ASX 200 set to open flat on Friday: what Advisers need to know
The local sharemarket is tipped to open flat on Friday morning, according to SPI futures.
On Thursday, the ASX 200 finished down another 0.4% following another volatile day, bouncing off lows but benefitting from stronger than expected results out of China.
The weakness was once again driven by the major banks, Westpac (-2.2%) and the Commonwealth Bank (-1.8%) as investors turn away from the sector following flagged dividend cuts and bad debt increases. The merger of TPG Telecom and Vodafone is getting closer after the deal reached FIRB approval.
Goodman, Amazon’s domestic partner in logistics warehousing has been a key beneficiary of the move online, reaffirmed its profit guidance for an 11.3% increase in FY20 and maintained its dividend. Goodman stock was up 4% as a result. Macquarie Group (ASX: MQG) provides a quarterly update today.
What to watch overseas
Political and economic results are driving markets elsewhere, with another US threat to push back on the Chinese trade deal roiling markets before today’s announcement of another meeting to discuss progress against the agreed terms.
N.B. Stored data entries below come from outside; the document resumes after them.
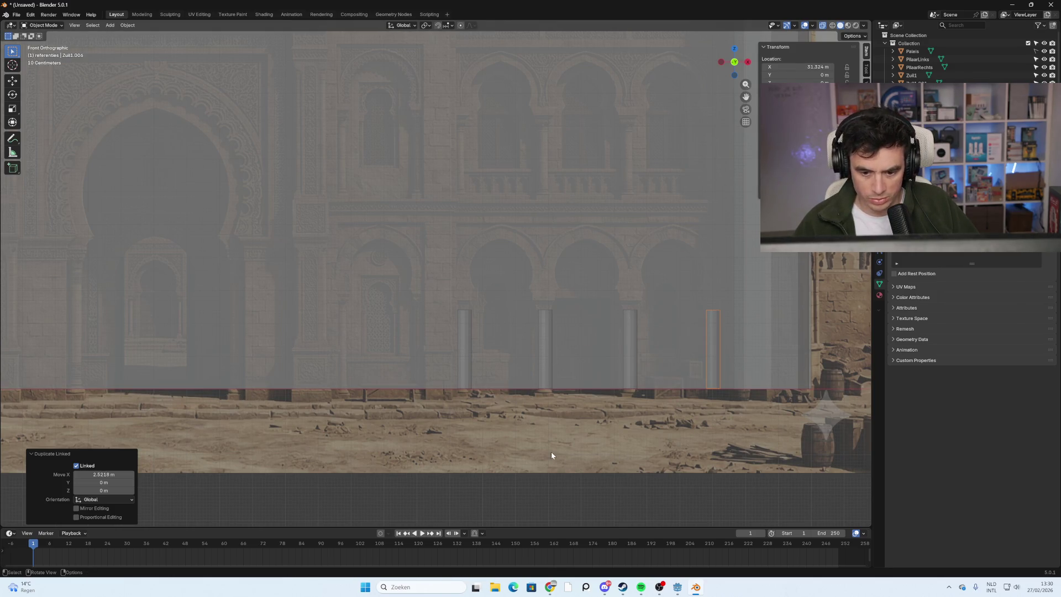
pyautogui.moveTo(440, 439)
pyautogui.keyDown('shift'); pyautogui.mouseDown(button='middle')
pyautogui.moveTo(767, 436)
pyautogui.moveTo(516, 397)
pyautogui.moveTo(646, 382)
pyautogui.mouseUp(button='middle'); pyautogui.keyUp('shift')
# Orbit and pan across the palace reference image to review its arches and central portal.
pyautogui.scroll(-4, 467, 344)
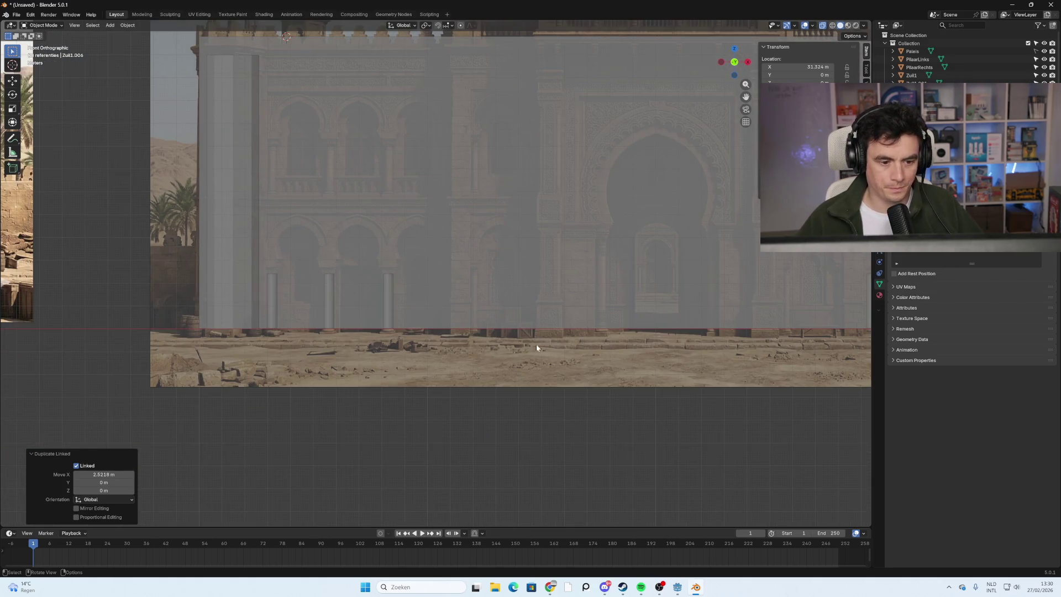
pyautogui.moveTo(569, 346)
pyautogui.mouseDown(button='middle')
pyautogui.moveTo(482, 360)
pyautogui.moveTo(634, 355)
pyautogui.moveTo(568, 355)
pyautogui.mouseUp(button='middle')
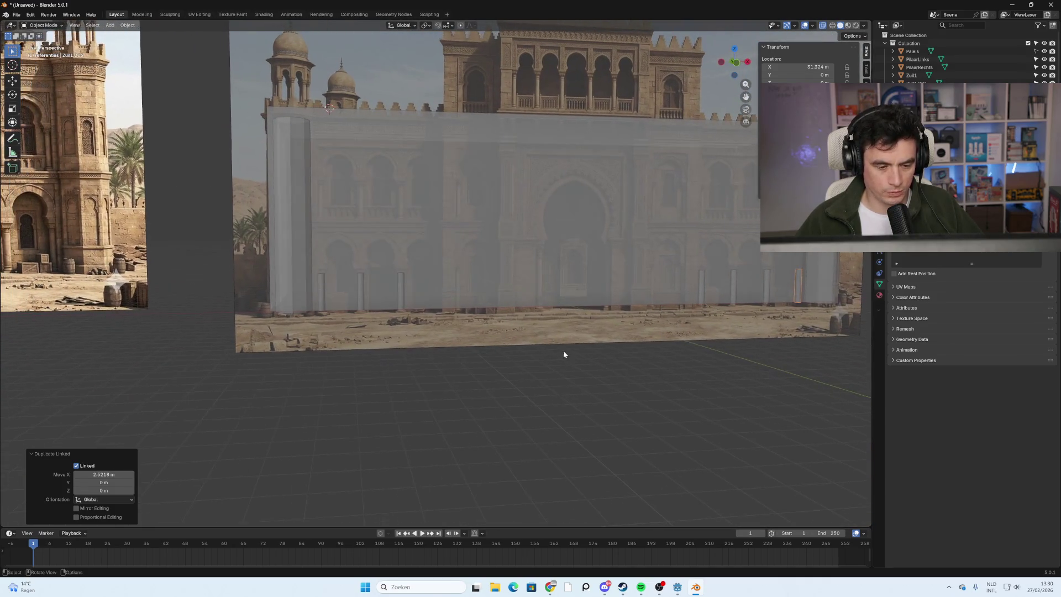
pyautogui.moveTo(353, 317)
pyautogui.mouseDown(button='middle')
pyautogui.moveTo(429, 326)
pyautogui.moveTo(380, 305)
pyautogui.moveTo(400, 359)
pyautogui.moveTo(422, 363)
pyautogui.moveTo(716, 159)
pyautogui.moveTo(696, 133)
pyautogui.mouseUp(button='middle')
China appears to be moving on from COVID-19 at full steam, with exports unexpectedly increasing 3.5% in April, following the ramping up of manufacturing capability.
The US markets rose overnight, S&P 500 up 1.2% and the NASDAQ 1.4%, which takes the latter into positive territory for 2020 — a stunning result. The tech-heavy benchmark is clearly benefitting from the strength and market leadership of the likes of Microsoft, Amazon and Apple. I recently covered Microsoft as one of our “Never Sell” stocks. The gains come despite US unemployment claims increasing 3.2 million for the week, albeit a slowdown on previous results.
Shares in both PayPal and ride-sharing company Uber rallied, with PayPal adding 7.4 million new accounts in April and reporting the largest transaction day in its history on May 1. Uber’s losses continue to stack up, losing $2.94 billion on $3.54 billion in revenue with cost-cutting ahead.